The resistor paste according to the embodiment of the present invention may further contain, in addition to the above-mentioned essential components, various additives such as a dispersant and a plasticizer, which have been conventionally used for adjusting the electrical characteristics of the thick film resistor, as required.

Examples

A plurality of resistance paste samples were prepared by mixing conductive particles, glass frit, organic vehicle and additives at various mixing ratios, and these samples were calcined to form thick-film resistors and their electrical characteristics were evaluated. Specifically, conductive particles were prepared by baking ruthenium hydroxide to prepare RuO having a BET diameter of 40nm₂And (3) powder. Glass frit the following glass frit was prepared, which had a D50 of 1.9 μm as measured by laser diffraction particle size distribution: has 10 mass% SrO-43 mass% SiO prepared by mixing, melting, quenching, crushing and the like by a usual method₂-16 mass% B₂O₃-4 mass% Al₂O₃-20 mass% ZnO-7 mass% Na₂Composition of O.

The specific surface areas of the additives were 3m each²/g、30m²/g、60m²/g、80m²G and 125m²Five amorphous SiO of/g₂The organic vehicle is prepared from ethyl cellulose and terpineol as main components. These RuOs should be₂The powder, glass frit, additives and organic vehicle were weighed in various blending ratios and kneaded by a triple roll mill. Thus, resistance pastes of samples 1 to 17 were prepared.

Next, an alumina substrate on which two electrodes having an inter-electrode distance of 1mm were formed using AgPd paste was prepared for the resistance paste of each sample, the resistance paste was screen-printed on the alumina substrate so as to connect the two electrodes to each other to have a width of 1mm, dried at 150 ℃ for 10 minutes, and then calcined at a peak temperature of 850 ℃ for 9 minutes in a conveyor furnace. The electrical characteristics (resistance value, current noise) of the thick film resistor produced in the above manner were measured. The composition of the resistive paste and the characteristics of the resistor obtained from each paste are shown in table 1 below. The resistance value was measured by a four-terminal method using a Model 2001Multimeter (Model 2001Multimeter) manufactured by KEITHLEY (KEITHLEY), and the current noise was measured under 1/10W application using a noise tester Model 315C (Model 315C) manufactured by quentack (quant-Tech).

[ Table 1]

Note) the samples with x in the table are comparative examples.

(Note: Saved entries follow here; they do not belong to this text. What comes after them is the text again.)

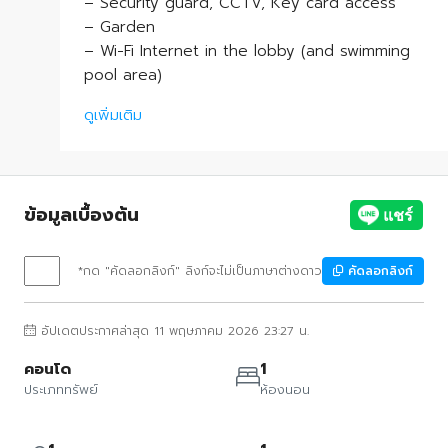
– Security guard, CCTV, Key card access
– Garden
– Wi-Fi Internet in the lobby (and swimming
pool area)
ดูเพิ่มเติม
ข้อมูลเบื้องต้น
*กด "คัดลอกลิงก์" ลิงก์จะไม่เป็นภาษาต่างดาว
คัดลอกลิงก์
อัปเดตประกาศล่าสุด 11 พฤษภาคม 2026 23:27 น.
คอนโด
1
ประเภททรัพย์
ห้องนอน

As is clear from table 1, it is clear that: even when using a fluid containing cheap RuO₂When the thick film resistor is formed by adding the conductive particles and the lead-free glass frit according to (1), the specific surface area is 60m within the range defined in the present invention²More than 125 m/g²Amorphous SiO of less than g₂As an additive with or without addition of amorphous SiO₂Or adding amorphous SiO by a scheme not satisfying the main conditions of the present invention₂Current noise can be reduced compared to the case of (1).

Claims

1. A resistance paste containing conductive particles including ruthenium dioxide, a lead-free glass frit, an organic vehicle, and an additive, and characterized in that: the additive has a specific surface area of 60m in an amount of 5 to 12 mass%²More than 125 m/g²Amorphous silica having a Braun's diameter of 1.0 μm or less.

2. A lead-free resistor obtained by firing the resistor paste according to claim 1.

3. An electronic component, comprising the resistor according to claim 2.

4. A method for manufacturing a lead-free resistor, comprising: a resistor body is produced by firing the resistor paste according to claim 1.